Bedroom at Harvington - a hide is directly above this room

Across the UK there are said to be around a hundred old houses which still have a Priest hole.  Harvington Hall is famous for it’s seven hides – more than any surviving house. Several of these hides can be seen by visitors to the Hall today. Visitors who don’t suffer from claustrophobia (and who are also fairly thin!) are allowed to enter one of the hides when accompanied by a guide.

You can see the entrance to the staircase hide in this post (well sort of, you have to come to the Hall to really see where it is!). This time I thought it would be good to let you see inside the biggest hide at the Hall, but I can’t show you the entrance – again, come to the Hall and someone will be happy to show you this.

Grafitti in the Attic - written 114 years & 8 days ago!

Grafitti in the Attic - 114 years & 3 days old!

A hide in the ceiling space.

In an earlier post I used this picture (very top of this post) of a bedroom at Harvington Hall. What I didn’t mention at the time was that anyone standing in this room would be very close to a hiding place – so close that they could be overheard by anyone in the hide. The room has an unusually high ceiling, and it may be that it’s height is intended to disguise the fact that just above is the largest hide in the house.

A disorientating jumble of beams

A disorientating jumble of beams

The attic, a disorientating place to be.

Entered through a secret passage in one of the bedrooms, the rooftop hide is by far the biggest hide at the Hall. As soon as you enter the attic space you are confronted by a jumble of beams – it is quite easy to become disorientated as to your whereabouts in relation to the Hall below. Of course, this confusion served the purpose of the hide builder perfectly.

The end of the roof space?

The end of the roof space?

The rooftop hide (in common with several other such hides at Harvington) is assumed to be the work of Nicholas Owen, the master builder of such places. At one point there is a false hide, intended to confuse searchers and recognised as a trademark of Owen’s. At the end of the building one comes to a wall, at about chest height there is an entrance to a large space beyond. At one time this entrance had hinges and a bolt, any searcher coming across this may well have assumed that they had reached the end of the building. In John Gerards autobiography he describes a similar hide in a house in London which was ‘built in a secret gable in the roof’ and that he had occasion to use during a search in July 1599.

**********

• What you will do:
[1] Give each distinct short stand-alone line that appears between the paragraphs of the text about the hides at Harvington Hall, listing any repeated line only once.
[2] Write the next few sentences of the text about the hides at Harvington Hall, picking up after its final sentence.
The entries after this text have no connection to it.

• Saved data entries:
**********

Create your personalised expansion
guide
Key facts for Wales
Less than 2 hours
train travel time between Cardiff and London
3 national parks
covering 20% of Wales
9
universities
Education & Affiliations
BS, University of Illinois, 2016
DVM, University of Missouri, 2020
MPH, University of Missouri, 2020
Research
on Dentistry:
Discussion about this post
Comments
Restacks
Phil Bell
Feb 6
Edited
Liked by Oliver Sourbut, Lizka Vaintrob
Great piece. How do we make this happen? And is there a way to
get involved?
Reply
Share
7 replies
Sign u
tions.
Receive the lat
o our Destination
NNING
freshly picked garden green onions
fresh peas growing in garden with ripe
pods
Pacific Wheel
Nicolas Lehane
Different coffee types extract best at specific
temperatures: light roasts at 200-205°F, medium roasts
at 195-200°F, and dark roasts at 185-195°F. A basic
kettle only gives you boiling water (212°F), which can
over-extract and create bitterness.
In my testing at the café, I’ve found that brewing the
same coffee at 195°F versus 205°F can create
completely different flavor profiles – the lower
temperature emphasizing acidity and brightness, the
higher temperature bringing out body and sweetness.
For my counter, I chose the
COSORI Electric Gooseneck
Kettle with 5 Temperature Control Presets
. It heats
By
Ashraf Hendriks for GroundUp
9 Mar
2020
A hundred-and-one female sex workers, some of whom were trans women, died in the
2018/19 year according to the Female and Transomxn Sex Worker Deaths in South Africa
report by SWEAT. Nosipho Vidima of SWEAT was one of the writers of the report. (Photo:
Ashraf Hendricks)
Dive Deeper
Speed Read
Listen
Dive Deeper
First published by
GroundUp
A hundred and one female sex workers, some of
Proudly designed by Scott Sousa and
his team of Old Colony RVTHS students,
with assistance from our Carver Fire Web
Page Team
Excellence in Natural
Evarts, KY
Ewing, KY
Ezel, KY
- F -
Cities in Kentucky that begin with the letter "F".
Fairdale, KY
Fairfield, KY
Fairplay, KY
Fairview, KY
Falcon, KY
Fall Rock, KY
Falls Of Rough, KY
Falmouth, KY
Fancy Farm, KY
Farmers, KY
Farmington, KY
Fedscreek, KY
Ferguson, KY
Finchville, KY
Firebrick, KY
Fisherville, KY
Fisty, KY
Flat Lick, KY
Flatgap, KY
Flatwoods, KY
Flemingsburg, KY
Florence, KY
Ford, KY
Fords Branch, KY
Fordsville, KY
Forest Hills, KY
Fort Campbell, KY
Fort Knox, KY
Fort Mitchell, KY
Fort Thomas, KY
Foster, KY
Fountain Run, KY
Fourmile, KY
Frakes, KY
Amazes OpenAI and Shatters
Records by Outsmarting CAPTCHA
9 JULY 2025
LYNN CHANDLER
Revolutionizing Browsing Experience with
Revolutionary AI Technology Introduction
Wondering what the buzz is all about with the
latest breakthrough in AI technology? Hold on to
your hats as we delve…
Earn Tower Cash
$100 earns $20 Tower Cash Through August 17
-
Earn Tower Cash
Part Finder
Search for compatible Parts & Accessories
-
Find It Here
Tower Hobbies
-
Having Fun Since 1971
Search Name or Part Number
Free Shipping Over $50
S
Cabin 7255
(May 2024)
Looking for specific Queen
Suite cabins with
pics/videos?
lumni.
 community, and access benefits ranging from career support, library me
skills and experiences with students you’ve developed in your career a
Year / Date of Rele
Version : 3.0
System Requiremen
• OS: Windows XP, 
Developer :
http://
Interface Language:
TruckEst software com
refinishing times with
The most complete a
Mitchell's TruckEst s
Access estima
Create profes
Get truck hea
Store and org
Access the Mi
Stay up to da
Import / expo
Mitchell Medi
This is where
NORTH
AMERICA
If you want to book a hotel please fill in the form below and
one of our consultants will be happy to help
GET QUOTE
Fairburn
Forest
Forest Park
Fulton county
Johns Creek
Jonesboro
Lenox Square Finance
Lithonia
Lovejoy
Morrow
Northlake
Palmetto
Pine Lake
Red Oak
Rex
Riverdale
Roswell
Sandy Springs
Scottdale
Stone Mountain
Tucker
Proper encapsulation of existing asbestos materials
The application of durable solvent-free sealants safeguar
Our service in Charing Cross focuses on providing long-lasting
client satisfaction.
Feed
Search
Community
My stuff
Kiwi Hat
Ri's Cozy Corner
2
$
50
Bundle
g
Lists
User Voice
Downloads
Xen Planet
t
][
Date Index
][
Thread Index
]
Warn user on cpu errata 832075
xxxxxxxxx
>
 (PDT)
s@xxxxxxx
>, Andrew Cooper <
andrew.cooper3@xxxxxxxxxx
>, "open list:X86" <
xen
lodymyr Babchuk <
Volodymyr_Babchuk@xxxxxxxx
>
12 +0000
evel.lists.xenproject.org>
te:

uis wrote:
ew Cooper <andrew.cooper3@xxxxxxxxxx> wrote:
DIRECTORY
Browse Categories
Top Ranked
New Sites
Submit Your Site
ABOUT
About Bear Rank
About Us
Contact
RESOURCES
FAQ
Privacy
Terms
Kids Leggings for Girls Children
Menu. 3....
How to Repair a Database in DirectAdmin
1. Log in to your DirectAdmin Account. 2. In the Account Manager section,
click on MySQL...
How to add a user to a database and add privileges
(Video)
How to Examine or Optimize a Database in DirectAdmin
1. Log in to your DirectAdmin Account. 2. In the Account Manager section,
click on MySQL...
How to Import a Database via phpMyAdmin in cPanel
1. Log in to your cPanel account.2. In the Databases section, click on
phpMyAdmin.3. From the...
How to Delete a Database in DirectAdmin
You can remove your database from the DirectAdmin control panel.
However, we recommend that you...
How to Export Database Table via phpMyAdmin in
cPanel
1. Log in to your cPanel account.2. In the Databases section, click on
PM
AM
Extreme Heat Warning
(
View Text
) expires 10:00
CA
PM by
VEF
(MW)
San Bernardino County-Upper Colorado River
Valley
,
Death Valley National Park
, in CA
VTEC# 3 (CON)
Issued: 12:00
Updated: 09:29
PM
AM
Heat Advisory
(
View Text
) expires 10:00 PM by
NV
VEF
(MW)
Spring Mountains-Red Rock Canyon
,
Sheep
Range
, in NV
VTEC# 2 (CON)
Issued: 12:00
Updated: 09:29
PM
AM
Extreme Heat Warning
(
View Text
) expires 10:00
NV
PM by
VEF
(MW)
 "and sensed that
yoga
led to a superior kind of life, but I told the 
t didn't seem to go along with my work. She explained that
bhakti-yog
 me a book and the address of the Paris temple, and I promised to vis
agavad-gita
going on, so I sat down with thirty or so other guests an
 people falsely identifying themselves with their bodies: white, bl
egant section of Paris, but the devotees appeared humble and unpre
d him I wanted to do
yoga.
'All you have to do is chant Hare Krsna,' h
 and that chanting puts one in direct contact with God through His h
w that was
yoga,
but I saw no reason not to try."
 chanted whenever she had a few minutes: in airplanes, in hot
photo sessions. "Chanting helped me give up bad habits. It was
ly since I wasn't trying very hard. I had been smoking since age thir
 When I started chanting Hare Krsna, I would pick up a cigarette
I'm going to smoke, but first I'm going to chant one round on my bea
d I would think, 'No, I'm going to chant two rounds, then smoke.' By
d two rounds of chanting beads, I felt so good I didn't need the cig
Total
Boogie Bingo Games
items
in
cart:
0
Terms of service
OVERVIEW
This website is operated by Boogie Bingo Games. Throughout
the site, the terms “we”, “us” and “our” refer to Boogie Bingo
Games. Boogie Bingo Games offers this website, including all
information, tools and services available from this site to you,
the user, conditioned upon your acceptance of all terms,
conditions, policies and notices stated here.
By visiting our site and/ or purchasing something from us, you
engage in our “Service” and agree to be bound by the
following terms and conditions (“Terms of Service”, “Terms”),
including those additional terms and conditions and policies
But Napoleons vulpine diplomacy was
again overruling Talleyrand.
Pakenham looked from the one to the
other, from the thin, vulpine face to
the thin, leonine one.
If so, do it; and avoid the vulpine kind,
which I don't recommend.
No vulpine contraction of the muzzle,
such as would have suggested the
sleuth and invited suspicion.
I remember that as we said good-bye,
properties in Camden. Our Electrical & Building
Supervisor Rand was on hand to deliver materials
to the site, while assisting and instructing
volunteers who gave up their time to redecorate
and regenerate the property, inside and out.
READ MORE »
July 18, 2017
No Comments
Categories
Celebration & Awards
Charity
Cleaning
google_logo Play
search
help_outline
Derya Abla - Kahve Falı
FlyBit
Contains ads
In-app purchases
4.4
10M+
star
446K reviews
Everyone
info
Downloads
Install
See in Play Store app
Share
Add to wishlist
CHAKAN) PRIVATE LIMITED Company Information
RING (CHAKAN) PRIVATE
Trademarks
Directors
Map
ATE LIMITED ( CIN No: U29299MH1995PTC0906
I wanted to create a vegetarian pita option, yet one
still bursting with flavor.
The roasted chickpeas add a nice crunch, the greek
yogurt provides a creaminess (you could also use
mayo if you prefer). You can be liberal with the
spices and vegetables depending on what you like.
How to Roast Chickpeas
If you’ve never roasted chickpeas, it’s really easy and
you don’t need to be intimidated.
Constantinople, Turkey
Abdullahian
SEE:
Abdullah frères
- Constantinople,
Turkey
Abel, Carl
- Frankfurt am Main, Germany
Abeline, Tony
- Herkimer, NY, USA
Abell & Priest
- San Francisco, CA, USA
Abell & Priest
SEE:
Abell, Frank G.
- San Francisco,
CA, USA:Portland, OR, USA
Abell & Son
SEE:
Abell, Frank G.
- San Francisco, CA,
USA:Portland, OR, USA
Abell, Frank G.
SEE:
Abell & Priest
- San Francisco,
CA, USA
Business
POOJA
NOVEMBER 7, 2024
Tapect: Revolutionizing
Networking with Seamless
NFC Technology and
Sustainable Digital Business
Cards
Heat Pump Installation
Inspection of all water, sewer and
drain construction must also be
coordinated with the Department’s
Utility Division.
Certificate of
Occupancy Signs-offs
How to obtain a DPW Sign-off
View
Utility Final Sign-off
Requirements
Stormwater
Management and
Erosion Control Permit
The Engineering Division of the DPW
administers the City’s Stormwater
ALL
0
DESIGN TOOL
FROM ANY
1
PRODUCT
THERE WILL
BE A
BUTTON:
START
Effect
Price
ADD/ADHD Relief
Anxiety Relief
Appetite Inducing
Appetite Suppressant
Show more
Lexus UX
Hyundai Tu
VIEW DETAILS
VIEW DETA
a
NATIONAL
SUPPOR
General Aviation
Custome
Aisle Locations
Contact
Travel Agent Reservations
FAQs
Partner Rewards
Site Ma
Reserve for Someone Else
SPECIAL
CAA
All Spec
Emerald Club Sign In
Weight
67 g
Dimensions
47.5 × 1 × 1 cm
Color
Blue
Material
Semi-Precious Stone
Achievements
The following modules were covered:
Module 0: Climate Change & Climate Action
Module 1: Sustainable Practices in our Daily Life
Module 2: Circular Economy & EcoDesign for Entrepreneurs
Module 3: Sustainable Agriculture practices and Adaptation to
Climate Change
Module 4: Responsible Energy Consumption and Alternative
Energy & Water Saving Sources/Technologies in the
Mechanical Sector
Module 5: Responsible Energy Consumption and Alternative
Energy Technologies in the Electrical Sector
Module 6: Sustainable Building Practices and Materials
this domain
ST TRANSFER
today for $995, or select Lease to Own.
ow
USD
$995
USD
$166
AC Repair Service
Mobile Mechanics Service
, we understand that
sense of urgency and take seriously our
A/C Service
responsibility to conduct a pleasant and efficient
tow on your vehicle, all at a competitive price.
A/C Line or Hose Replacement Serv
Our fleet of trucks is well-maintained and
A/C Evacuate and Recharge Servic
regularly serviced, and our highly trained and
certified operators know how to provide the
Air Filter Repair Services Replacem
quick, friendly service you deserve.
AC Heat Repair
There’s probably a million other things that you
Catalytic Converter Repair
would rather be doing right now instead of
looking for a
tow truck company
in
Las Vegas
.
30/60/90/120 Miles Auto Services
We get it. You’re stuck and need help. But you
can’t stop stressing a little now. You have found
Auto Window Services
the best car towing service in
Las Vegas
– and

**********

• Outputs by task:
[1]
Bedroom at Harvington - a hide is directly above this room
Grafitti in the Attic - written 114 years & 8 days ago!
Grafitti in the Attic - 114 years & 3 days old!
A hide in the ceiling space.
A disorientating jumble of beams
The attic, a disorientating place to be.
The end of the roof space?

[2]
Searchers gone & the hide opens to reveal a large space beyond

Searchers gone & the hide opens to reveal a large space beyond

A search at Harvington?

There is no record of Harvington ever having been searched – which is perhaps a little strange because the owner of the Hall, Humphrey Packington was known to the authorities as someone sympathetic to the outlawed catholic cause. Like a lot of the stories about Harvington Hall, the truth is only partly known and to a great extent the Hall keeps it’s secrets to itself – I feel quite sure that the original builders would be quite satisfied with this.

The Colditz connection.

One story about this hide is that the Hall was visited a few years back by people who had been held as prisoners of war at Colditz castle. There is a famous story that they built a glider in the attic of the castle, planning to use this in an escape attempt ( click here for more about this story). Apparently, these visitors were shocked to learn of the similarities between their hide and the one at Harvington. Many of the techniques developed to disguise the entrance to the Colditz hide had been thought up over 300 years earlier by whoever built the hide at Harvington.

Priests bedroom - imagine the ceiling has vanished & this is what you might see?

Priests bedroom - imagine the ceiling has vanished & this is what you might see?

(PS Important note – the panel shown on the picture above, entitled ‘the end of the roof space’ does not exist. I made this in Photoshop as a representation of how this may have looked.)